Improve HDoujin info.txt parsing

Difegue / LANraragi

Web application for archival and reading of manga/doujinshi. Lightweight and Docker-ready for NAS/servers.

https://lrr.tvc-16.science

MIT License

2.25k stars 160 forks source link

Improve HDoujin info.txt parsing #1053

Closed HDoujinDownloader closed 2 months ago

HDoujinDownloader commented 3 months ago

Currently, tags are only extracted from the TAGS field for HDoujin's info.txt files. I've updated the plugin to extract tags from other fields as well (artist, series, language, parody, etc.), and namespace them accordingly.

HDoujinDownloader commented 3 months ago

Thank you for the feedback!

I updated the JSON parser to read the summary and make it more consistent with the output from the TXT file parser. It was adding all the fields as tags (including titles and URLs), but I've limited it to a more relevant subset. I also updated it to work with different JSON configurations (the outer manga_info may or may not be present based on user settings). The namespace-related issues should be resolved now as well.

I think the tests should be updated to reflect the new summary/description parsing here

Correct me if I'm wrong, but it doesn't look like there are any tests for this format right now. I could possibly add some.

Difegue commented 2 months ago

Thanks! The JSON parser was a pretty old bit of code so I'm not surprised if it was worse than the txt version.
There are indeed no specific tests for the HDoujin plugin - Adding some with samples like the other plugins have would be welcome, but that's not blocking me from merging this in the meantime.

holopin-bot[bot] commented 2 months ago

Congratulations @HDoujinDownloader, the maintainer of this repository has issued you a holobyte! Here it is: https://holopin.io/holobyte/cm0063ggy18850clbr48u3ufu

This badge can only be claimed by you, so make sure that your GitHub account is linked to your Holopin account. You can manage those preferences here: https://holopin.io/account. Or if you're new to Holopin, you can simply sign up with GitHub, which will do the trick!

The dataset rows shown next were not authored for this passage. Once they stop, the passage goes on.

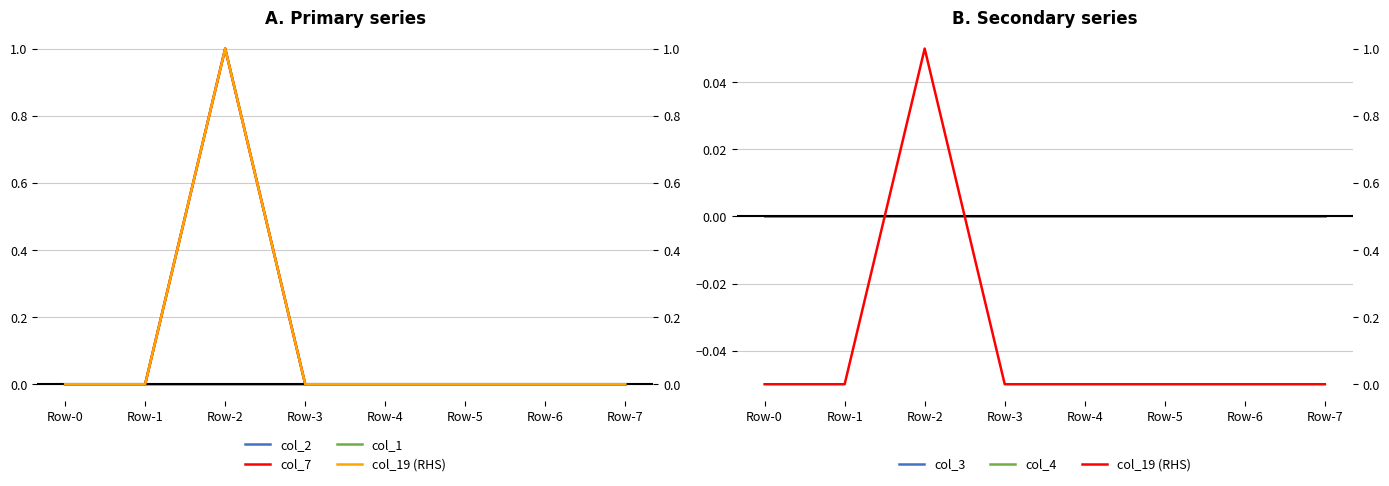

At which category is the sum across all series the highest?

Row-2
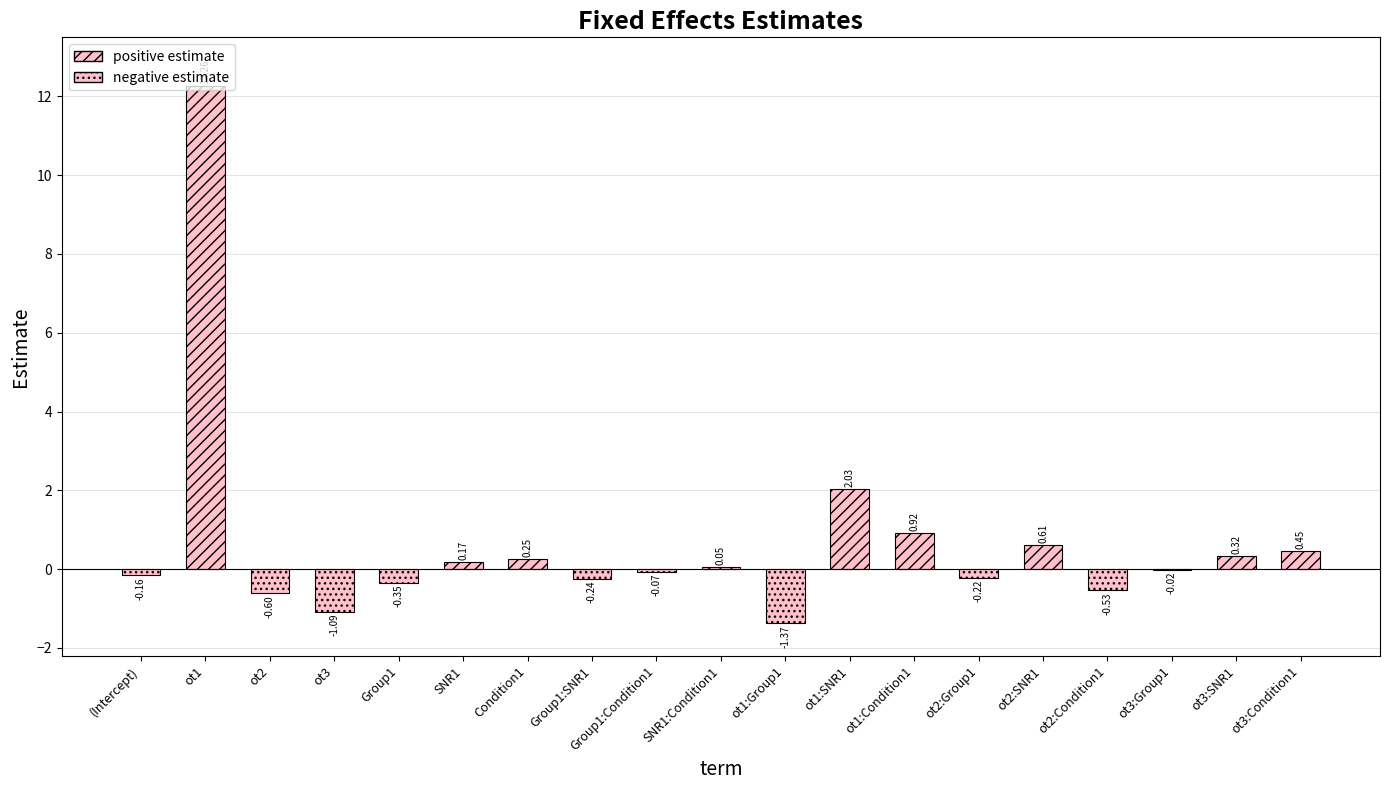

Which has a higher value, Condition1 or SNR1?

Condition1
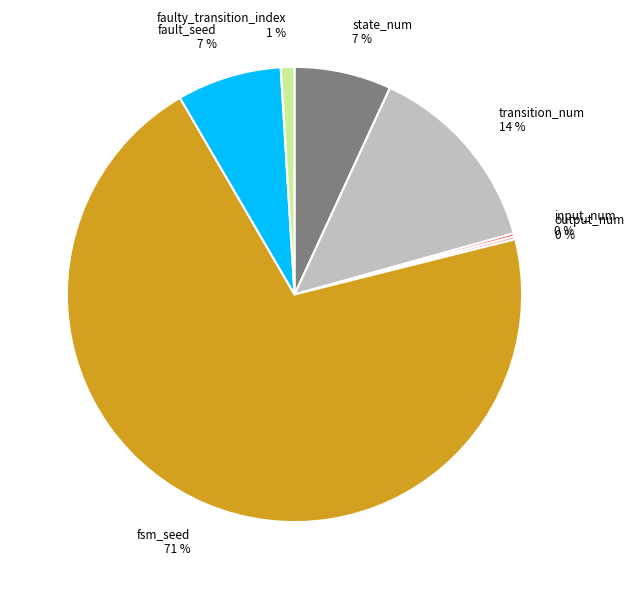

True or false: fault_seed accounts for 7% of the total.

True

Boontato commented 2 months ago

I updated the JSON parser to read the summary and make it more consistent with the output from the TXT file parser. It was adding all the fields as tags (including titles and URLs), but I've limited it to a more relevant subset. I also updated it to work with different JSON configurations (the outer manga_info may or may not be present based on user settings). The namespace-related issues should be resolved now as well.

Thanks squiddy for working on this, I actually enjoyed that it would pull URLs since in mihon/tachi i could search nhentai codes and it would resolve because the url is part of the tags and it was useful at least for me.

when i saw this PR i was hoping that it would fix the ability for this plugin to pull the title too because right now im using a secondary plugin just to pull title information from the metadata file.

HDoujinDownloader commented 2 months ago

@Boontato Oh! I didn't even notice plugins could specify a gallery title. I'll get that fixed and submit a new PR in a bit.

@Difegue What's your take on having URLs in the tags (e.g. url:https://nhentai.net/g/XXXXXX/)? If the use case is just being able to search by NHentai code, maybe there's a better way to do it.

Difegue commented 2 months ago

You should use source:nhentai.net/xxxx tags if you want to add URLs to the metadata, there's support for those in the browser extension and a few other spots.

Boontato commented 2 months ago

Yes I have been using tag rules to convert url namespace to source namespaces. mihon also allowed specifying which namespace to use to pull the url too.